In this part of our research, we propose a set of novel visual descriptors that are derived from a set of detected spatiotemporal salient points. The salient points that we extract, correspond to areas where independent motion occurs, like ongoing activities in the scene. Centered at each salient point, we define a spatiotemporal neighborhood whose dimensions are proportional to the detected space-time scale of the point. Then, a three-dimensional piecewise polynomial, namely a B-spline, is fitted at the locations of the salient points that fall within this neighborhood. Our descriptors are subsequently derived as the partial derivatives of the resulting polynomial.
First derivatives along two directions of a B-spline polynomial, plotted as 3-dimensional vectors.
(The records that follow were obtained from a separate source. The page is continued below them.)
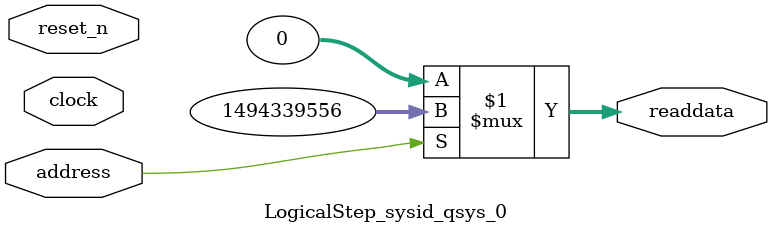
<source format=v>



// synthesis translate_off
`timescale 1ns / 1ps
// synthesis translate_on

// turn off superfluous verilog processor warnings 
// altera message_level Level1 
// altera message_off 10034 10035 10036 10037 10230 10240 10030 

module LogicalStep_sysid_qsys_0 (
               // inputs:
                address,
                clock,
                reset_n,

               // outputs:
                readdata
             )
;

  output  [ 31: 0] readdata;
  input            address;
  input            clock;
  input            reset_n;

  wire    [ 31: 0] readdata;
  //control_slave, which is an e_avalon_slave
  assign readdata = address ? 1494339556 : 0;

endmodule




</source>
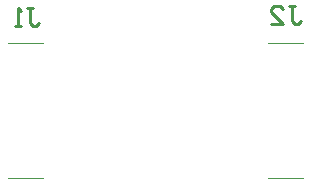
<source format=gbo>
G04*
G04 #@! TF.GenerationSoftware,Altium Limited,Altium Designer,24.6.1 (21)*
G04*
G04 Layer_Color=32896*
%FSLAX25Y25*%
%MOIN*%
G70*
G04*
G04 #@! TF.SameCoordinates,FCA5704B-31CB-4EDA-9B93-1EE264664BD2*
G04*
G04*
G04 #@! TF.FilePolarity,Positive*
G04*
G01*
G75*
%ADD32C,0.01000*%
%ADD34C,0.00394*%
D32*
X19980Y81247D02*
X21980D01*
X20980D01*
Y76249D01*
X21980Y75249D01*
X22979D01*
X23979Y76249D01*
X17981Y75249D02*
X15982D01*
X16981D01*
Y81247D01*
X17981Y80247D01*
X107397Y82034D02*
X109397D01*
X108397D01*
Y77036D01*
X109397Y76036D01*
X110396D01*
X111396Y77036D01*
X101399Y76036D02*
X105398D01*
X101399Y80035D01*
Y81035D01*
X102399Y82034D01*
X104398D01*
X105398Y81035D01*
D34*
X13937Y24705D02*
X25433D01*
X13780Y69784D02*
X25433D01*
X100551Y24705D02*
X112205D01*
X100551Y69784D02*
X112047D01*
M02*

</source>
At the next step, the set of descriptors extracted from each spline is accumulated into a number of histograms. This number depends on the maximum degree of the partial derivatives. Since our descriptors correspond to geometric properties of the spline, they are translation invariant. Furthermore, the use of the automatically detected space-time scales of the salient points for the definition of the neighborhood ensures invariance to space and time scaling. Subsequently, we create we create a codebook of visual verbs by clustering our motion descriptors across the whole dataset, where a visual verb corresponds to a combined shape and motion descriptor. Each video in our dataset is then represented as a histogram of visual verbs. We use a kernel based classifier, namely the Relevance Vector Machine (RVM) , in order to classify test examples into one of the classes present in the training dataset. We evaluate the proposed method on publicly available human action datasets, like the Weizmann and KTH datasets.
Confusion matrices for the KTH and Weizmann datasets.